L'extrême droite s'approprie plusieurs figures historiques du patrimoine français et clame la trahison des élites politiques. Cependant, celles-ci peuvent-elles vraiment intervenir et mettre fin à ce sentiment de non appartenance nationale ? Comment ?

Le danger de cette repentance narcissique que j’ai tenté de décrire plus haut, c’est qu’elle laisse le champ libre aux discours extrêmes, ceux qui prétendent redonner du sens national à ce qu’une mise à distance critique excessive a vidé de son sens (pour ne pas dire de son sang). Et puisque l’extrême droite n’existe que par sa recherche effrénée de boucs émissaires, elle pointe du doigt la trahison des politiques qui, par pure démagogie électoraliste, flatteraient les nouveaux barbares issus de l’immigration.

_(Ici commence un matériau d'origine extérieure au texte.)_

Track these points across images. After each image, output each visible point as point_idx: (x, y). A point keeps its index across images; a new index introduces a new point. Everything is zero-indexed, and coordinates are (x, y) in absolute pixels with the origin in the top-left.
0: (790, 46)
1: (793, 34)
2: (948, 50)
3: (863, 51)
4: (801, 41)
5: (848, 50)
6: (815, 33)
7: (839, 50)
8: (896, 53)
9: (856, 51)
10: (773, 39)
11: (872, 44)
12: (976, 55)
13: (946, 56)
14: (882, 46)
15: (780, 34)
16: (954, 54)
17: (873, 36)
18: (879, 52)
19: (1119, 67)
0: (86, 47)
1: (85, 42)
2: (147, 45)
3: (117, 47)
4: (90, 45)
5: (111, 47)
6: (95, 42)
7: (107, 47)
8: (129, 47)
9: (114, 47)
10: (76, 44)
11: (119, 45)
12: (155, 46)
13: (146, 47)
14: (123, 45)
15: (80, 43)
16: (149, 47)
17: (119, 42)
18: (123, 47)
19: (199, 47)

Laissons à leurs gesticulations ces défenseurs autoproclamés du nationalisme en berne. Mais je ne crois pas que les gouvernants puissent avoir la moindre incidence structurelle sur un phénomène de civilisation qui touche à la psychologie des masses comme à celle des individus.

Dans quelle mesure peut-on comparer le mal français à celui du peuple américain, de moins en moins fier de l'être ? Peut-on parler de "mal occidental", ou d'autres cultures seraient-elles également touchées ?

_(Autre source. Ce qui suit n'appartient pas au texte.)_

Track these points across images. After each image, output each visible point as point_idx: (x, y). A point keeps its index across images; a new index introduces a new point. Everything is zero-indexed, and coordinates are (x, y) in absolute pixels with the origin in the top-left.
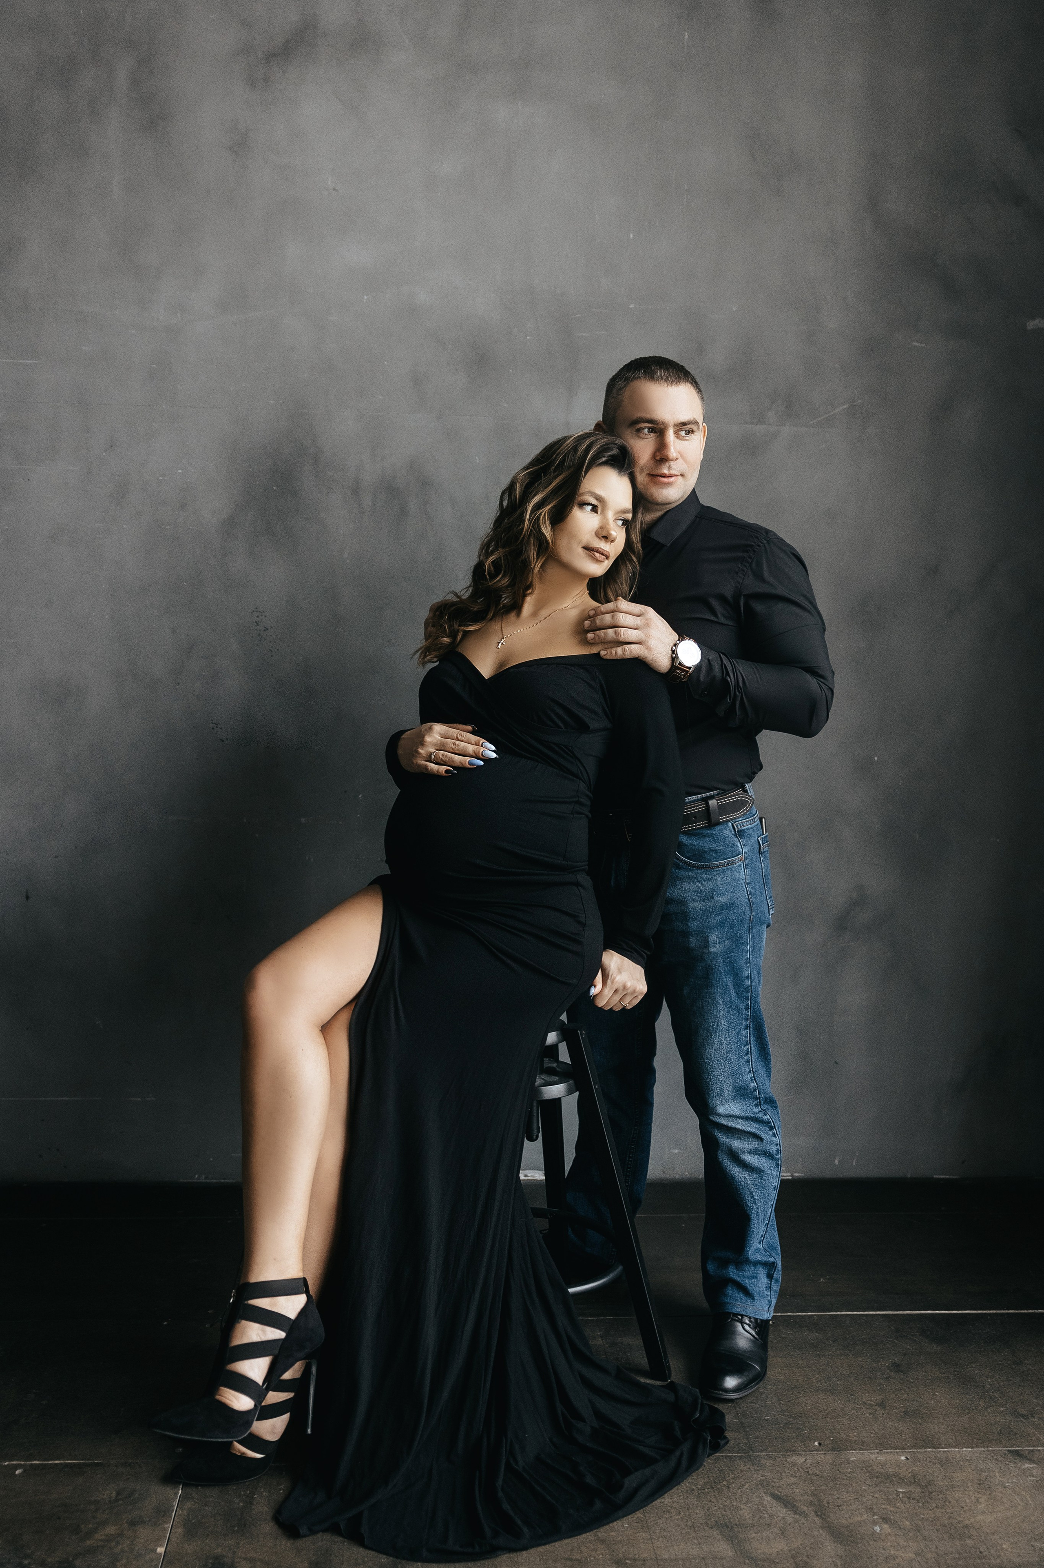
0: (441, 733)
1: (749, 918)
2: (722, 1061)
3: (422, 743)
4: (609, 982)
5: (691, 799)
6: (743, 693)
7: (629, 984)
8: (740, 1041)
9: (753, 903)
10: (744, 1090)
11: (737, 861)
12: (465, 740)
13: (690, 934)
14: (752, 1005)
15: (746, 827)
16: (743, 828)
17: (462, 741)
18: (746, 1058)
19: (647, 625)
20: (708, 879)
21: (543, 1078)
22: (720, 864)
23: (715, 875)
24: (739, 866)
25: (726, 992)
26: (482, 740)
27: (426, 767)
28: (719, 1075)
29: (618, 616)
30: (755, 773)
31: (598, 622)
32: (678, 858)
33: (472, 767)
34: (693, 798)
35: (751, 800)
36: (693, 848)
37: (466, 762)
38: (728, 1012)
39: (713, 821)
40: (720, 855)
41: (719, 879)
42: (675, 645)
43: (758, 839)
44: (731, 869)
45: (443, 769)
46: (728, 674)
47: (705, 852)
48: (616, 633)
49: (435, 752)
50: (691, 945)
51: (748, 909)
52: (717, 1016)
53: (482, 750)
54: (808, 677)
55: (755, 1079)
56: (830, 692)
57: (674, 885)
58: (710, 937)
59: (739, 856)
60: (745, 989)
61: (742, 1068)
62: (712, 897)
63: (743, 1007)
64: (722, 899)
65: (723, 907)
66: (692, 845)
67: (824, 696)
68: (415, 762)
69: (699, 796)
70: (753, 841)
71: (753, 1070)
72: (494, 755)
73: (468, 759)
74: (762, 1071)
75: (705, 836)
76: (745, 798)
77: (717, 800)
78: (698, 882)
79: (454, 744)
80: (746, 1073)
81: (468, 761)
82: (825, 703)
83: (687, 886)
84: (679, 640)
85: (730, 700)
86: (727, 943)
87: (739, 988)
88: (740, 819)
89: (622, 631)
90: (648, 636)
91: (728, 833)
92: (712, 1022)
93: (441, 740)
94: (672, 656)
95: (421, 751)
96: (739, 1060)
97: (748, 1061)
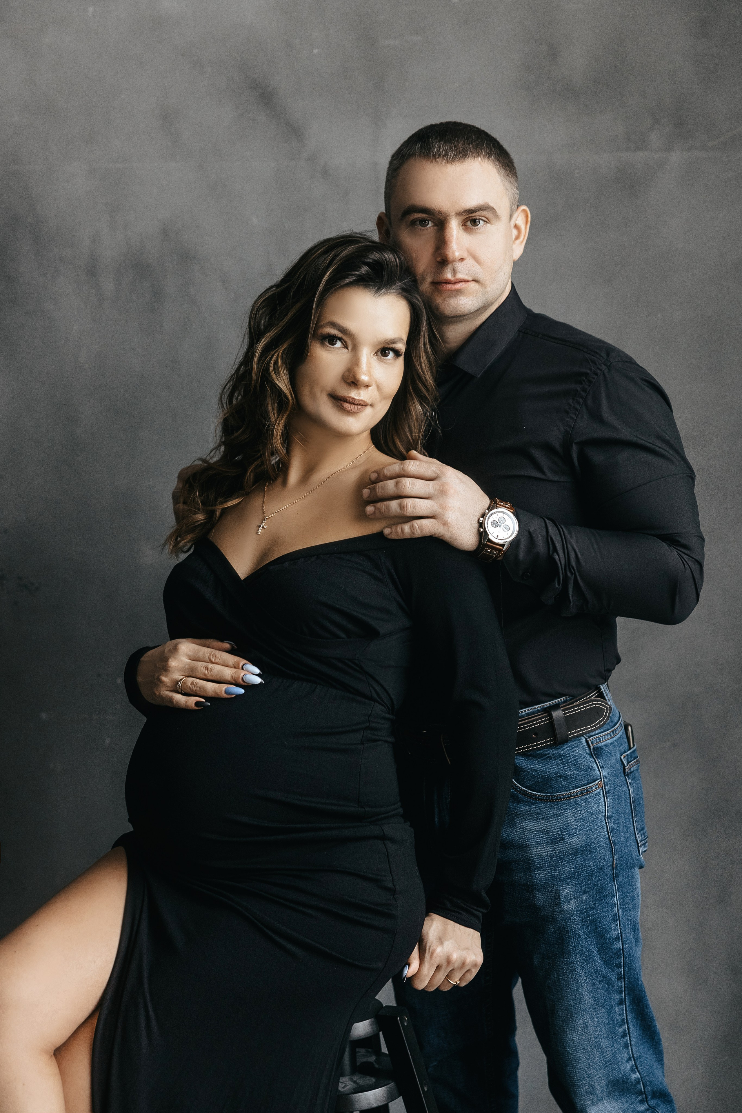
0: (190, 653)
1: (611, 864)
2: (589, 1049)
3: (165, 669)
4: (427, 956)
5: (528, 710)
6: (577, 575)
7: (455, 956)
8: (613, 1021)
9: (615, 844)
10: (623, 1084)
11: (594, 788)
12: (220, 662)
13: (535, 888)
14: (626, 974)
15: (604, 743)
16: (600, 745)
17: (217, 663)
18: (622, 1042)
19: (442, 492)
20: (557, 814)
21: (355, 1079)
22: (571, 794)
23: (565, 810)
24: (596, 795)
25: (588, 959)
26: (243, 661)
27: (171, 699)
28: (587, 1068)
29: (404, 482)
30: (609, 671)
31: (379, 491)
32: (516, 788)
33: (229, 696)
34: (531, 709)
35: (607, 708)
36: (534, 773)
37: (221, 691)
38: (593, 985)
39: (559, 737)
40: (571, 782)
41: (571, 814)
42: (483, 515)
43: (621, 758)
44: (586, 800)
45: (192, 701)
46: (555, 550)
47: (551, 779)
48: (401, 506)
49: (181, 680)
50: (538, 903)
51: (608, 852)
52: (578, 992)
53: (242, 675)
54: (664, 547)
55: (637, 1068)
56: (697, 566)
57: (512, 823)
58: (561, 891)
59: (597, 782)
60: (615, 954)
61: (618, 1056)
62: (563, 839)
63: (613, 977)
64: (575, 841)
65: (577, 852)
66: (533, 770)
67: (688, 571)
68: (157, 693)
69: (540, 706)
70: (613, 760)
71: (633, 1057)
72: (258, 680)
73: (224, 687)
74: (649, 1056)
75: (550, 758)
76: (601, 705)
77: (563, 710)
78: (543, 819)
79: (207, 668)
80: (624, 1062)
81: (224, 689)
82: (692, 580)
83: (530, 825)
84: (488, 509)
85: (559, 585)
86: (585, 897)
87: (606, 954)
88: (596, 732)
89: (409, 503)
90: (443, 507)
91: (581, 751)
92: (573, 1000)
93: (189, 664)
94: (479, 530)
95: (164, 679)
96: (613, 1046)
97: (626, 1046)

Je serais évidemment tenté de penser que la jeune nation américaine suit un cheminement culturel analogue à celui de la vieille Europe dont elle est issue, avec un décalage chronologique dû à sa moindre longévité. Après le temps de l’affirmation nationale positive, voire tapageuse, est venue l’ère du soupçon, disons à partir de la guerre du Vietnam, et maintenant vient celle de la désaffection et du repli sur soi (sous des formes aussi variées que de l’autre côté de l’Atlantique : de la mauvaise conscience au nombrilisme hyper-patriote). Mais cette interprétation a le défaut d’être déterministe, donc simpliste. Constatons en tout cas que ce mal n’est pas une fatalité: la Chine, qui a connu son cortège de monstruosités au cours du siècle écoulé, donne ainsi le visage d’une société qui se résigne, si on peut dire, à aller de l’avant, et où les vivants veulent bien garder le contact avec les morts, mais sans se laisser étouffer par eux.